Leaving out the pictures, write the following records exactly as they read.

**Records provided**
****************
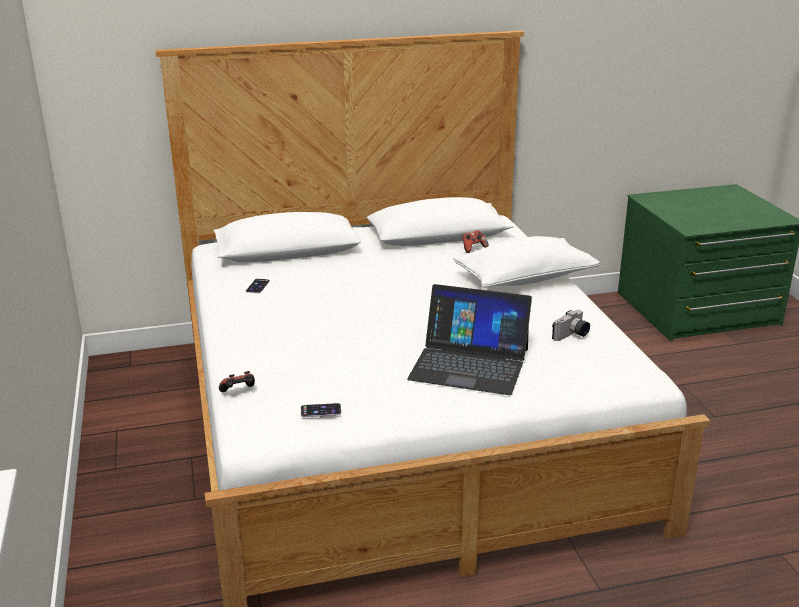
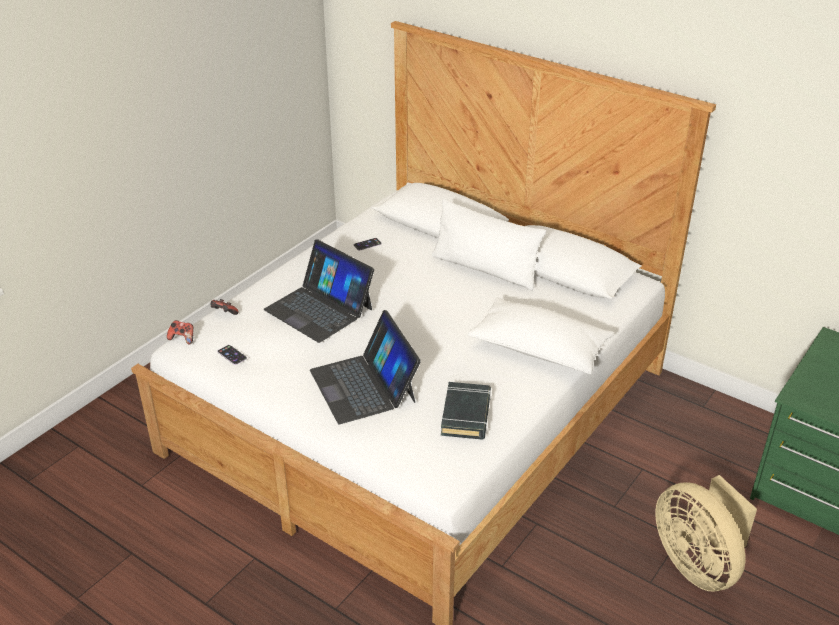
camera: 50 degrees right, 10 degrees up
game controller [462,230,489,253] -> game controller moved to [167,320,193,345]
camera [552,310,590,341] -> black book [441,382,491,440]
none -> laptop [264,240,374,343]
none -> white pillow [432,199,546,290]
none -> beige fan [655,475,757,592]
****************
**Reply**
camera: 50 degrees right, 10 degrees up
game controller [462,230,489,253] -> game controller moved to [167,320,193,345]
camera [552,310,590,341] -> black book [441,382,491,440]
none -> laptop [264,240,374,343]
none -> white pillow [432,199,546,290]
none -> beige fan [655,475,757,592]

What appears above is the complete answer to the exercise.